Según datos difundidos por el Ilustre Colegio Oficial de Veterinarios de Alicante (ICOVAL), las clínicas de la provincia están registrando más casos de contacto con procesionaria de lo habitual para estas fechas. Los profesionales alertan de que muchos propietarios bajan la guardia en invierno porque asocian esta amenaza a la primavera, haciendo que el riesgo aumente durante los paseos con sus peludos.

Asimismo, la Asociación Nacional de Empresas de Sanidad Ambiental (ANECPLA) subraya que no se trata solo de un problema ambiental, sino también de salud pública. Su director general, Manuel García Howlett, explica que el verdadero peligro no es únicamente la oruga visible, sino sus pelos urticantes que se desprenden con facilidad. Cada oruga puede tener alrededor de 500.000 de estos pelos microscópicos, capaces de provocar reacciones intensas sin necesidad de contacto directo.
Según el estudio Envenenamiento por oruga procesionaria del pino Thaumetopoea pityocampa en 109 perros: un estudio retrospectivo, publicado en la revista Toxicon, el 86% de los perros que habían tenido contacto con estas orugas presentaron lesiones graves en la lengua tras la exposición a los pelos urticantes de la procesionaria. Dicho trabajo concluye que la reacción puede ser severa, por lo que requiere atención veterinaria urgente para evitar complicaciones serias.
¿Cómo afecta la oruga procesionaria a los humanos? ¿Y a los perros?
En humanos pueden causar urticarias, lesiones oculares y problemas dermatológicos, pero en perros el impacto puede ser mucho más grave.
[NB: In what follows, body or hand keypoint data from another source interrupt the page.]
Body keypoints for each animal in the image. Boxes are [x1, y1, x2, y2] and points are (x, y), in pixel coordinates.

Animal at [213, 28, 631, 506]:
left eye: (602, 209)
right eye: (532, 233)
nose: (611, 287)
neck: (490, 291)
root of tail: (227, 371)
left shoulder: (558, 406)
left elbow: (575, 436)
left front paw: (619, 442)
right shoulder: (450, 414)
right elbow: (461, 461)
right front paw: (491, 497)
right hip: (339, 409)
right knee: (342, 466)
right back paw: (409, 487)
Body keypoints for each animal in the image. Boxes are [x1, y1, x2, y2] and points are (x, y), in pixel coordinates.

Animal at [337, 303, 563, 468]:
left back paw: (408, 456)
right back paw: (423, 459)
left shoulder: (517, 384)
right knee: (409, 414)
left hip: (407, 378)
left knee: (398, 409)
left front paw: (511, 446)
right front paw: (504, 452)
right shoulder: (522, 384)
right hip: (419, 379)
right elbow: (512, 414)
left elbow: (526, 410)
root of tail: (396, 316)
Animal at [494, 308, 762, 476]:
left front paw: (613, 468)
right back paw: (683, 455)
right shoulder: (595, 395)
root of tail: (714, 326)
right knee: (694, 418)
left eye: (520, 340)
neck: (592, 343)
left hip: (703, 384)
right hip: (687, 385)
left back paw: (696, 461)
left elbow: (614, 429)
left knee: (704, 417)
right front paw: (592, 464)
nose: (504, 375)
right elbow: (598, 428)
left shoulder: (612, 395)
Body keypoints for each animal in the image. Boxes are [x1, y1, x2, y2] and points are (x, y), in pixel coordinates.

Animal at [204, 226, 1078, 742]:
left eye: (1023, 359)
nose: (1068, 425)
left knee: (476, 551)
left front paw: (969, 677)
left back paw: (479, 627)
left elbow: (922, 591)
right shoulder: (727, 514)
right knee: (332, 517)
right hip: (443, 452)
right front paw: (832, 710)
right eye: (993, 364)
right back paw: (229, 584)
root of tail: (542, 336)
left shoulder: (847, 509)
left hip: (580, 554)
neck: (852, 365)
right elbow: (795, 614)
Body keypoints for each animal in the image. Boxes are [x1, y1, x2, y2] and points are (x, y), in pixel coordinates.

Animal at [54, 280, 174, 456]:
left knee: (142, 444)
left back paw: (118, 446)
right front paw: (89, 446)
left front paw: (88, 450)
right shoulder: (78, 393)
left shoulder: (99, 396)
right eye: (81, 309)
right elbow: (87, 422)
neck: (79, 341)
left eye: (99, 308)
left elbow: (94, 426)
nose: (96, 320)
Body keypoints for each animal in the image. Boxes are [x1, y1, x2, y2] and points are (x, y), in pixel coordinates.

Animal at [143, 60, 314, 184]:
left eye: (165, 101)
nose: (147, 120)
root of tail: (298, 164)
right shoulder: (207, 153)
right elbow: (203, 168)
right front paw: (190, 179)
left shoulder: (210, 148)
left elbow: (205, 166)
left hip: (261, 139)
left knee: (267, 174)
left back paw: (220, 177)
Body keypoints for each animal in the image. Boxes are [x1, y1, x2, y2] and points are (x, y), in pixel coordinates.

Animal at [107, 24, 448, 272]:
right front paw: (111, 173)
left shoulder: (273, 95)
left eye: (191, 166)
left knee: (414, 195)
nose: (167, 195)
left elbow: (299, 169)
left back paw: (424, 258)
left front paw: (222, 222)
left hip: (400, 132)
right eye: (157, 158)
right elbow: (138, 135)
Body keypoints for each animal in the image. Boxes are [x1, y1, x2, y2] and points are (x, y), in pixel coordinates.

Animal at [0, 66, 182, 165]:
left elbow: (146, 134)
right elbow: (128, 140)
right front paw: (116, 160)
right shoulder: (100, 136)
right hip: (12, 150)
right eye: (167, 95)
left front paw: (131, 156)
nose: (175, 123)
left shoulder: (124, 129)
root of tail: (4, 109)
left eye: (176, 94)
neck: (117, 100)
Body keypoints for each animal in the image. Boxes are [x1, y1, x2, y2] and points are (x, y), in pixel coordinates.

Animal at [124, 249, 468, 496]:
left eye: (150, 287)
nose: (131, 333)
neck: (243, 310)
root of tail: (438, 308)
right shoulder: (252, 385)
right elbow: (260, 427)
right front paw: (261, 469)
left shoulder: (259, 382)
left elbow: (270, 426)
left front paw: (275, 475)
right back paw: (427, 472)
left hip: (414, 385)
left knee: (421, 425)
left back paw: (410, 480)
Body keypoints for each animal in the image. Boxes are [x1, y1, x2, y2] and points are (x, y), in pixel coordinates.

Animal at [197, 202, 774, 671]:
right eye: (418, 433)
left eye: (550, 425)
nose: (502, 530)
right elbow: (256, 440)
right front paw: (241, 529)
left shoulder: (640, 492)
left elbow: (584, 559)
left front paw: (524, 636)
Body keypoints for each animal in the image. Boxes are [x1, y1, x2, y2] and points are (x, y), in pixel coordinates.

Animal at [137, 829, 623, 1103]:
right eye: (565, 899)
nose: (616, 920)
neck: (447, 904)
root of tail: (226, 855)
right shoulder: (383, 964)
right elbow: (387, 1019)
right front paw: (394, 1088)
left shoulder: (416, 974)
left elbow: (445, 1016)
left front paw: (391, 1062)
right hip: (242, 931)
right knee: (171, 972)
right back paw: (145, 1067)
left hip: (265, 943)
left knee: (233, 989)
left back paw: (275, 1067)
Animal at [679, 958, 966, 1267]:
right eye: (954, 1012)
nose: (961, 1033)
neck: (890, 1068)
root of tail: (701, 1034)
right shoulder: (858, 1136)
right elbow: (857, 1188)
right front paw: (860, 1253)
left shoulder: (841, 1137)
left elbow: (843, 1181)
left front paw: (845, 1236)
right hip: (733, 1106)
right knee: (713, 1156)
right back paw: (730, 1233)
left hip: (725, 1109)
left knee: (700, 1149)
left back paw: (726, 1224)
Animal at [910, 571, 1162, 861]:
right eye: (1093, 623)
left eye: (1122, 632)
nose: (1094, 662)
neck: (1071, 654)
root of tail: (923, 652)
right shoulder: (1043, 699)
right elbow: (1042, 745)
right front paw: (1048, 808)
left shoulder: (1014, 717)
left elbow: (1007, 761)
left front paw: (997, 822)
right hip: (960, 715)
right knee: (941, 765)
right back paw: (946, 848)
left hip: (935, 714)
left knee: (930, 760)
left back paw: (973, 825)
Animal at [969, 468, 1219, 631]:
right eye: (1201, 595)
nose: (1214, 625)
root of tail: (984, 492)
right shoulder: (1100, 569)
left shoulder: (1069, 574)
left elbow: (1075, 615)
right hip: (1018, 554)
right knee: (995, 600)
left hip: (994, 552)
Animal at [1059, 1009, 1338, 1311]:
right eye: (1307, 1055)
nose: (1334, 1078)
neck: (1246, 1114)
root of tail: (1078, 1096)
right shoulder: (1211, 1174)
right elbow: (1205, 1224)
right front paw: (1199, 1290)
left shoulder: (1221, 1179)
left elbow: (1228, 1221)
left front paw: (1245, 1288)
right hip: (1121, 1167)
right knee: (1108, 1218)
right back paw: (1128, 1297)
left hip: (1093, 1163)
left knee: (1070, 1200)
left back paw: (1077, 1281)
El contacto al olfatear o lamer la oruga puede desencadenar inflamación severa del hocico y la lengua, salivación excesiva, vómitos, dolor agudo e incluso dificultad respiratoria. Es por este motivo que los expertos recomiendan actuar con rapidez, puesto que puede producirse necrosis de tejidos, con pérdida parcial de lengua y riesgo vital.
Las zonas de mayor peligro son parques, jardines y áreas con presencia de pinos, especialmente cuando las orugas bajan del árbol en fila -las conocidas “procesiones”- para enterrarse. ANECPLA insiste en que la retirada de bolsones y el control de la plaga debe realizarse exclusivamente por profesionales de sanidad ambiental, con métodos específicos y seguros.
Consejos
Cómo proteger a tu perro de la procesionaria
La prevención durante los paseos es la medida más eficaz. Los expertos recomiendan evitar zonas con pinos cuando haya avisos de presencia de procesionaria y, si no es posible, llevar siempre al perro atado. Según ANECPLA, mantener el control del animal reduce mucho las probabilidades de que olfatee o toque las orugas por curiosidad.
También es importante observar el suelo y los troncos: los bolsones blancos en las copas y las filas de orugas son señales claras de riesgo. Desde el ámbito veterinario recuerdan que no deben tocarse ni las orugas ni sus nidos, y que conviene avisar a los servicios municipales o a empresas especializadas.
Si pese a las precauciones se produce el contacto, los veterinarios coinciden en la pauta: no aplicar remedios caseros ni frotar la zona. La recomendación principal es acudir de inmediato a un centro veterinario, ya que la rapidez de actuación marca la diferencia entre una reacción controlable y algo más grave.